Stored data entries
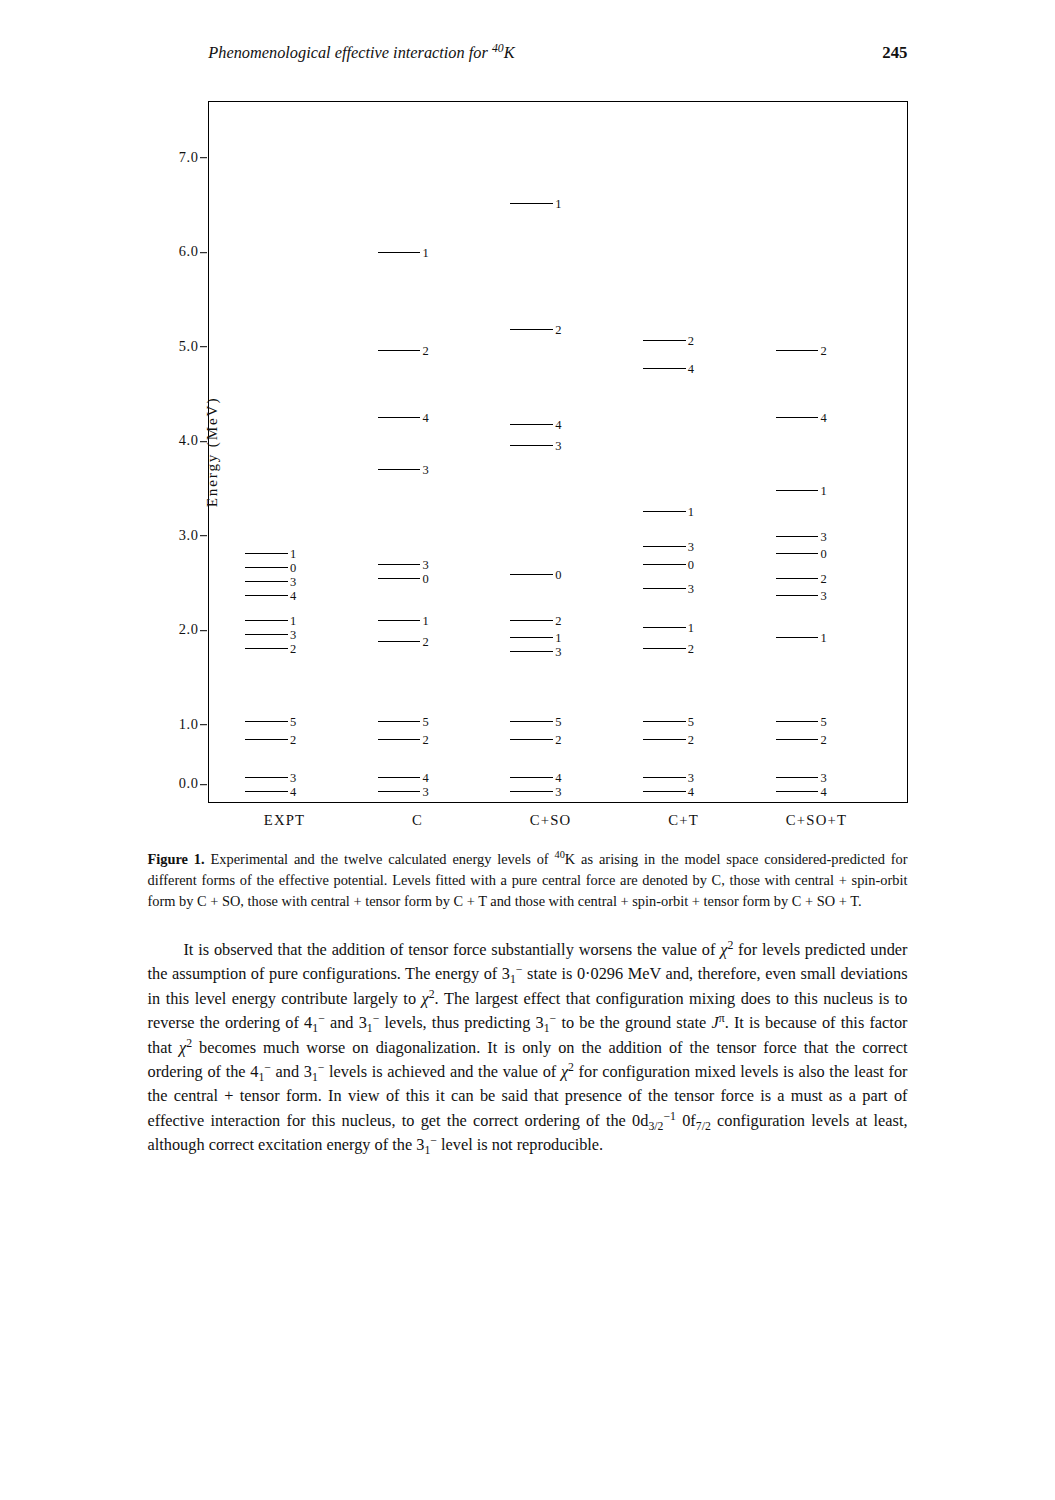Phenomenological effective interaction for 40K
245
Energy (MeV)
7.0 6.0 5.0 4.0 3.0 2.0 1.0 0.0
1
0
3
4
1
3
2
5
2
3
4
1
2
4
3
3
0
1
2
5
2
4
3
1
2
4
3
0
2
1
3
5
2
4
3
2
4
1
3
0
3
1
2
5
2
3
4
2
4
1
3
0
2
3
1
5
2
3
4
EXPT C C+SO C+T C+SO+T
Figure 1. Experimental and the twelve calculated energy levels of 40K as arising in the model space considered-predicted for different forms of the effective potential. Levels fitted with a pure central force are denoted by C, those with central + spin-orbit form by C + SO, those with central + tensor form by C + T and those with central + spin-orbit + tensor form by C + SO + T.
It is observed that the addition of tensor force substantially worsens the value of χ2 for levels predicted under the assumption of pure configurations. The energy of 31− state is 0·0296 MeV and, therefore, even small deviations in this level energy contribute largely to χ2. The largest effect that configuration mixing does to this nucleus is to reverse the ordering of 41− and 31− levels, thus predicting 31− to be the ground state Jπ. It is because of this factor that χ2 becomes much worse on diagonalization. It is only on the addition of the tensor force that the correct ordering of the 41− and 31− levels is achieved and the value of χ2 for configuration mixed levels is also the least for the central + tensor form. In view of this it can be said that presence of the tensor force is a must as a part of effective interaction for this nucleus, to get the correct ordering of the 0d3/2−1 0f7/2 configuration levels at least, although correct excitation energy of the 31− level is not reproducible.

---

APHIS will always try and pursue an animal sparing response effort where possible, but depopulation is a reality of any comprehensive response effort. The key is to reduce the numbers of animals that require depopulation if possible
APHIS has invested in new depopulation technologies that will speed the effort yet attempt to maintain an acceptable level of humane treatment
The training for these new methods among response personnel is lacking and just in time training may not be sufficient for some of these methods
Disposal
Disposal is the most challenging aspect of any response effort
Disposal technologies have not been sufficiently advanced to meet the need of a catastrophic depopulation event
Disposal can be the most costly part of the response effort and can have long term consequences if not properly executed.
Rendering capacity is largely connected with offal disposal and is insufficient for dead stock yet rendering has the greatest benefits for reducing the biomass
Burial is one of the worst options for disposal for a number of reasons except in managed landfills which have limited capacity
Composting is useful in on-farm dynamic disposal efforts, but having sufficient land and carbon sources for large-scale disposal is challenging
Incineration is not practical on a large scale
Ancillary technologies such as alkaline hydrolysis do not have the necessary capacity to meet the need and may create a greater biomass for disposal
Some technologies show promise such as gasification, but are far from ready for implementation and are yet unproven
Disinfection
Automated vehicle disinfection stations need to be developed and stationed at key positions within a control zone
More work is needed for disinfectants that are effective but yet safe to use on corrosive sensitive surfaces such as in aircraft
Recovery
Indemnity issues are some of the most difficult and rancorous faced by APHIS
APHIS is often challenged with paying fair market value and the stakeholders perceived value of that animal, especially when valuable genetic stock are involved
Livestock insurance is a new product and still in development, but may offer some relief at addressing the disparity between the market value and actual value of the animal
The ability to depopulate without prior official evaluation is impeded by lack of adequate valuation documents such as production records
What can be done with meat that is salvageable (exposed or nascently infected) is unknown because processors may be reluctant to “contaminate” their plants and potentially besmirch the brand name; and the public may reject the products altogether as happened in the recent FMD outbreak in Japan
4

==

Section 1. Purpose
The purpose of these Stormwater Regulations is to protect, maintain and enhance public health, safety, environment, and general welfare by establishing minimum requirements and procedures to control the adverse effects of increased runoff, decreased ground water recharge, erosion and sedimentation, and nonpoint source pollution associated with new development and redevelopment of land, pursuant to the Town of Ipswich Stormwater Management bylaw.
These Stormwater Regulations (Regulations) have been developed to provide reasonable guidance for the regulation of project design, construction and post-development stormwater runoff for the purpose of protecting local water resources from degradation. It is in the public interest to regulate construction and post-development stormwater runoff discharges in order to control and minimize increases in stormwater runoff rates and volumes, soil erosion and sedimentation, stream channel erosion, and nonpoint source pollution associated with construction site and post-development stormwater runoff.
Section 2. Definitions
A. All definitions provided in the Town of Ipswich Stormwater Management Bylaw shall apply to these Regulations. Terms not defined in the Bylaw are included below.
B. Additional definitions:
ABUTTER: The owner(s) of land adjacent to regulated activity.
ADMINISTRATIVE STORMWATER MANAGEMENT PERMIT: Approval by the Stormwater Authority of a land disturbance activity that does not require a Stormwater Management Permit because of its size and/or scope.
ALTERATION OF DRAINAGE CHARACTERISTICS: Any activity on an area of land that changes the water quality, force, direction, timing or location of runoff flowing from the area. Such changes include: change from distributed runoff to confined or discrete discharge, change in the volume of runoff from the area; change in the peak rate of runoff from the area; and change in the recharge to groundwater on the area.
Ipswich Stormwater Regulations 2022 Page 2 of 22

## Problem description
Return every line above that contains the word "maintain".

## Task answer
APHIS has invested in new depopulation technologies that will speed the effort yet attempt to maintain an acceptable level of humane treatment
The purpose of these Stormwater Regulations is to protect, maintain and enhance public health, safety, environment, and general welfare by establishing minimum requirements and procedures to control the adverse effects of increased runoff, decreased ground water recharge, erosion and sedimentation, and nonpoint source pollution associated with new development and redevelopment of land, pursuant to the Town of Ipswich Stormwater Management bylaw.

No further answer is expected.